▶ **WHAT THE EXERCISE ASKS**: Give back one number only: how many lines in the material below contain "Lehrer".

▶ **DATA PROVIDED**:
---

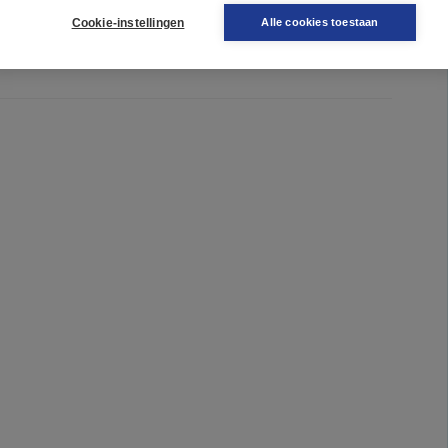
Cookie-instellingen
uniceren'
Alle cookies toestaan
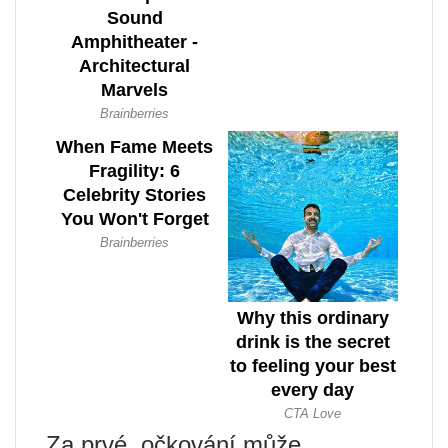
Za prvé, očkování může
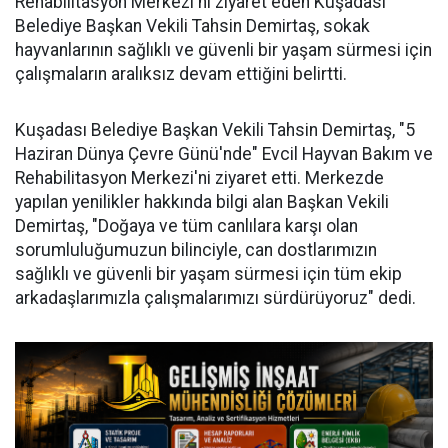
Rehabilitasyon Merkezi'ni ziyaret eden Kuşadası
Belediye Başkan Vekili Tahsin Demirtaş, sokak
hayvanlarının sağlıklı ve güvenli bir yaşam sürmesi için
çalışmaların aralıksız devam ettiğini belirtti.
Kuşadası Belediye Başkan Vekili Tahsin Demirtaş, "5
Haziran Dünya Çevre Günü'nde" Evcil Hayvan Bakım ve
Rehabilitasyon Merkezi'ni ziyaret etti. Merkezde
yapılan yenilikler hakkında bilgi alan Başkan Vekili
Demirtaş, "Doğaya ve tüm canlılara karşı olan
sorumluluğumuzun bilinciyle, can dostlarımızın
sağlıklı ve güvenli bir yaşam sürmesi için tüm ekip
arkadaşlarımızla çalışmalarımızı sürdürüyoruz" dedi.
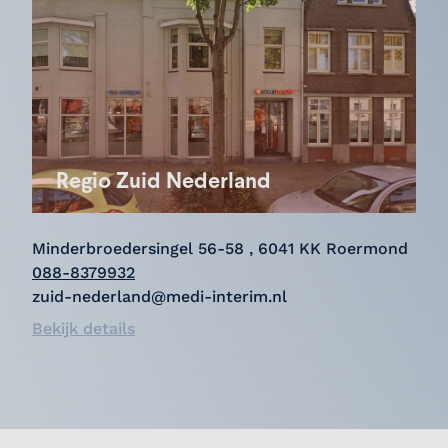
Regio Zuid Nederland
Minderbroedersingel 56-58 , 6041 KK Roermond
088-8379932
zuid-nederland@medi-interim.nl
Bekijk details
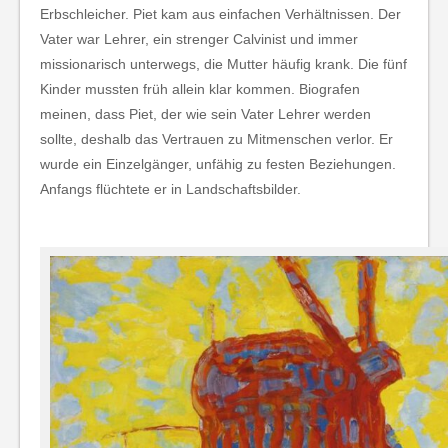
Erbschleicher. Piet kam aus einfachen Verhältnissen. Der
Vater war Lehrer, ein strenger Calvinist und immer
missionarisch unterwegs, die Mutter häufig krank. Die fünf
Kinder mussten früh allein klar kommen. Biografen
meinen, dass Piet, der wie sein Vater Lehrer werden
sollte, deshalb das Vertrauen zu Mitmenschen verlor. Er
wurde ein Einzelgänger, unfähig zu festen Beziehungen.
Anfangs flüchtete er in Landschaftsbilder.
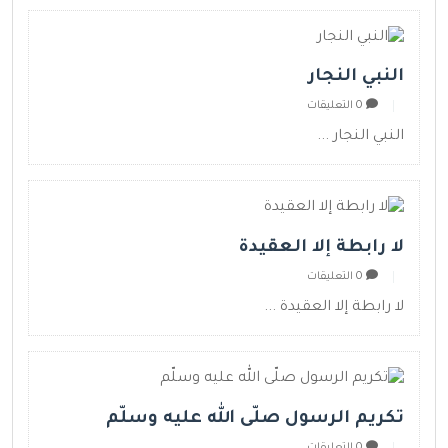
النبي النجار
0 التعليقات
النبي النجار ...
لا رابطة إلا العقيدة
0 التعليقات
لا رابطة إلا العقيدة ...
تكريم الرسول صلّى الله عليه وسلّم
0 التعليقات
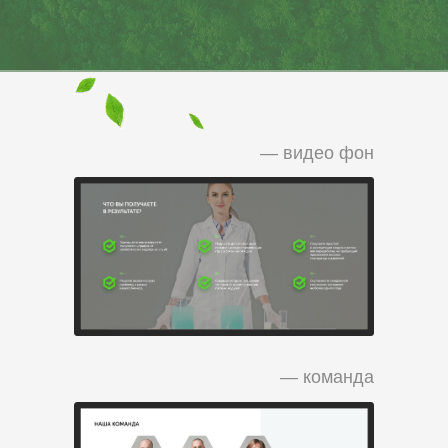
— видео фон
— команда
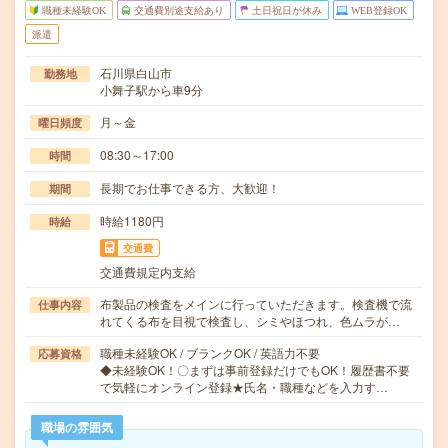
職種未経験OK
交通費別途支給あり
土日祝日が休み
WEB登録OK
派遣
石川県白山市
勤務地
小舞子駅から車9分
月～金
曜日頻度
08:30～17:00
時間
長期でお仕事できる方、大歓迎！
期間
時給1180円
時給
交通費
交通費規定内支給
布製品の検査をメインに行っていただきます。検査機で流
仕事内容
れてくる布を目視で検査し、シミやほつれ、色ムラが…
職種未経験OK / ブランクOK / 英語力不要
応募資格
◆未経験OK！〇まずは事前登録だけでもOK！履歴書不要
で気軽にオンライン登録★氏名・職種などを入力す…
職場の雰囲気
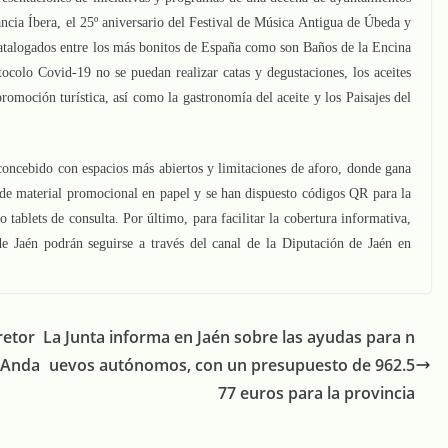
ncia Íbera, el 25º aniversario del Festival de Música Antigua de Úbeda y
 catalogados entre los más bonitos de España como son Baños de la Encina
ocolo Covid-19 no se puedan realizar catas y degustaciones, los aceites
romoción turística, así como la gastronomía del aceite y los Paisajes del
 concebido con espacios más abiertos y limitaciones de aforo, donde gana
n de material promocional en papel y se han dispuesto códigos QR para la
 tablets de consulta. Por último, para facilitar la cobertura informativa,
de Jaén podrán seguirse a través del canal de la Diputación de Jaén en
retor
La Junta informa en Jaén sobre las ayudas para n
 Anda
uevos autónomos, con un presupuesto de 962.5
77 euros para la provincia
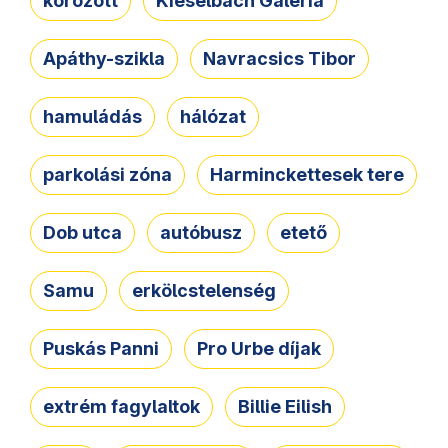
körözött
Kieselbach Galéria
Apáthy-szikla
Navracsics Tibor
hamuládás
hálózat
parkolási zóna
Harminckettesek tere
Dob utca
autóbusz
etető
Samu
erkölcstelenség
Puskás Panni
Pro Urbe díjak
extrém fagylaltok
Billie Eilish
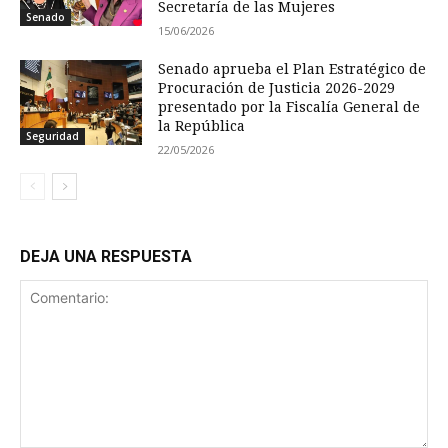
Secretaría de las Mujeres
Senado
15/06/2026
Senado aprueba el Plan Estratégico de
Procuración de Justicia 2026-2029
presentado por la Fiscalía General de
la República
Seguridad
22/05/2026
DEJA UNA RESPUESTA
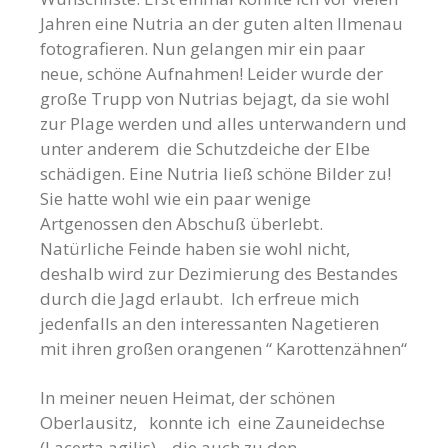
Jahren eine Nutria an der guten alten Ilmenau
fotografieren. Nun gelangen mir ein paar
neue, schöne Aufnahmen! Leider wurde der
große Trupp von Nutrias bejagt, da sie wohl
zur Plage werden und alles unterwandern und
unter anderem die Schutzdeiche der Elbe
schädigen. Eine Nutria ließ schöne Bilder zu!
Sie hatte wohl wie ein paar wenige
Artgenossen den Abschuß überlebt.
Natürliche Feinde haben sie wohl nicht,
deshalb wird zur Dezimierung des Bestandes
durch die Jagd erlaubt. Ich erfreue mich
jedenfalls an den interessanten Nagetieren
mit ihren großen orangenen “ Karottenzähnen“
In meiner neuen Heimat, der schönen
Oberlausitz, konnte ich eine Zauneidechse
(Lacerta agilis) ,
die auch zu den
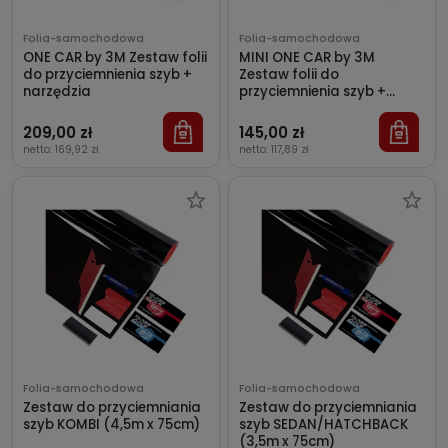
Folia-samochodowa
Folia-samochodowa
ONE CAR by 3M Zestaw folii
MINI ONE CAR by 3M
do przyciemnienia szyb +
Zestaw folii do
narzędzia
przyciemnienia szyb +
narzędzia
209,00 zł
145,00 zł
netto:
169,92 zł
netto:
117,89 zł
Folia-samochodowa
Folia-samochodowa
Zestaw do przyciemniania
Zestaw do przyciemniania
szyb KOMBI (4,5m x 75cm)
szyb SEDAN/HATCHBACK
(3,5m x 75cm)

---

▶ **ANSWER SECTION**: 2